The Food and Drug Administration (FDA) said Pfizer's anti-smoking drug called Chantix needs to change its labeling in order to warn patients that using the medicine can slightly increase the risk of heart problems for those who already suffer from cardiovascular disease.

The study looked into 700 smokers with heart related diseases who were being treated with Chantix. The study has discovered the drug, also called varenicline, was linked to higher risk of heart attack, clogged arteries and angina in number of patients compared to patients who took a placebo.
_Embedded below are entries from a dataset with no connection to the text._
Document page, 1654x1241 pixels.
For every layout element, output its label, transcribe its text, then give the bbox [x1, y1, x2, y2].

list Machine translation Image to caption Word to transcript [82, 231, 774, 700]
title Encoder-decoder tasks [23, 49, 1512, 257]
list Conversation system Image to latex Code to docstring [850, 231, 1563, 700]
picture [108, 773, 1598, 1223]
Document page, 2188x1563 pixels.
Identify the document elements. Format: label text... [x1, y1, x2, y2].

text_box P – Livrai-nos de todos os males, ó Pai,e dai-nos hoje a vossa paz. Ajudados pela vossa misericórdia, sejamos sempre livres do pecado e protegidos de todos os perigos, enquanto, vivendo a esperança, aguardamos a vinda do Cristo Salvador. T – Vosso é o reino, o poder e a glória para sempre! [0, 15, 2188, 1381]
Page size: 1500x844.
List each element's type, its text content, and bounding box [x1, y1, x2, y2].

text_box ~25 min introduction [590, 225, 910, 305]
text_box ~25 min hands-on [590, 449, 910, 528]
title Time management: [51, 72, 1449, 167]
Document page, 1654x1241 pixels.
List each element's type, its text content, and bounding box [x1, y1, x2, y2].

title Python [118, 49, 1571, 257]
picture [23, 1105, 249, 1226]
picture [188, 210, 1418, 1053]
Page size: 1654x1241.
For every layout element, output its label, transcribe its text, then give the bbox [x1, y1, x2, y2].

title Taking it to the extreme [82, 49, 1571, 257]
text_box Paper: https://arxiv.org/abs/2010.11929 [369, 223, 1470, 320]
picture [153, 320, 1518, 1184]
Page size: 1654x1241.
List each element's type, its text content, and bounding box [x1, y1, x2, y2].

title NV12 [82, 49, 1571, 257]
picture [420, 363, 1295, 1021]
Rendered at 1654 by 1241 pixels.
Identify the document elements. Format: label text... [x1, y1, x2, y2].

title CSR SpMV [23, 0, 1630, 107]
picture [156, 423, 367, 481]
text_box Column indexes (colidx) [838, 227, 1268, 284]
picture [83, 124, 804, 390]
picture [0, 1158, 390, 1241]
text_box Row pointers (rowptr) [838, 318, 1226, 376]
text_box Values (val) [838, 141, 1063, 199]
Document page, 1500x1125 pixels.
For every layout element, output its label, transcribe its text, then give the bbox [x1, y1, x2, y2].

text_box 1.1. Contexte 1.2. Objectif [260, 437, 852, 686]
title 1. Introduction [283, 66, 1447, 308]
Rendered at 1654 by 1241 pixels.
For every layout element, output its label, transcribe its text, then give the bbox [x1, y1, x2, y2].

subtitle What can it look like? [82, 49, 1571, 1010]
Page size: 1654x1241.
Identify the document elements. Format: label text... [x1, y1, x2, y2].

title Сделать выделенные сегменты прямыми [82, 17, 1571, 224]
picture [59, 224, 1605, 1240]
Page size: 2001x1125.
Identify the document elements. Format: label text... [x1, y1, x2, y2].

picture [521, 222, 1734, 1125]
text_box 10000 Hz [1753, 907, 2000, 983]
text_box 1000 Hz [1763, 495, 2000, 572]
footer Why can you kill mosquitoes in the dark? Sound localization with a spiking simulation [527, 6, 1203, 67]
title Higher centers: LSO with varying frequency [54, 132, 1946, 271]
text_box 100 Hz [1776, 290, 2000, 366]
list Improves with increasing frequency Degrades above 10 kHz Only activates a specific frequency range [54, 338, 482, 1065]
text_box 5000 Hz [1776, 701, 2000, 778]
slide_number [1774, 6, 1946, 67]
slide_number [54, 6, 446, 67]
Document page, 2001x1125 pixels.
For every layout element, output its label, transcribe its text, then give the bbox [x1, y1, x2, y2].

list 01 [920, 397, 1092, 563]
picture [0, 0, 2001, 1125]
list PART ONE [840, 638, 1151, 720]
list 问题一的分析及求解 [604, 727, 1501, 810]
Placebo is a substance that has no therapeutic effect, used as a control in testing new drugs.

However, the agency said that the drug did help patients quit smoking and that this benefit should be weighed against its potential risks when deciding to use the drug in smokers with cardiovascular disease.

Further details of the new results will be shared with doctors and will be shown in the drug's medication guide to patients, the agency said. FDA also said they will continue to evaluate the pros and cons of using the medicine.

Pfizer mentioned that patients should consult with their doctors to decide what medications are right for them.

The drug was first approved in May 2006 and it has been used by millions of smokers in the U.S. However the sales have decreased since 2008 when the drug was first associated to psychological side effects such as depression and suicidal thinking.

Pfizer Inc. reported sales of $755 million for Chantix in 2010.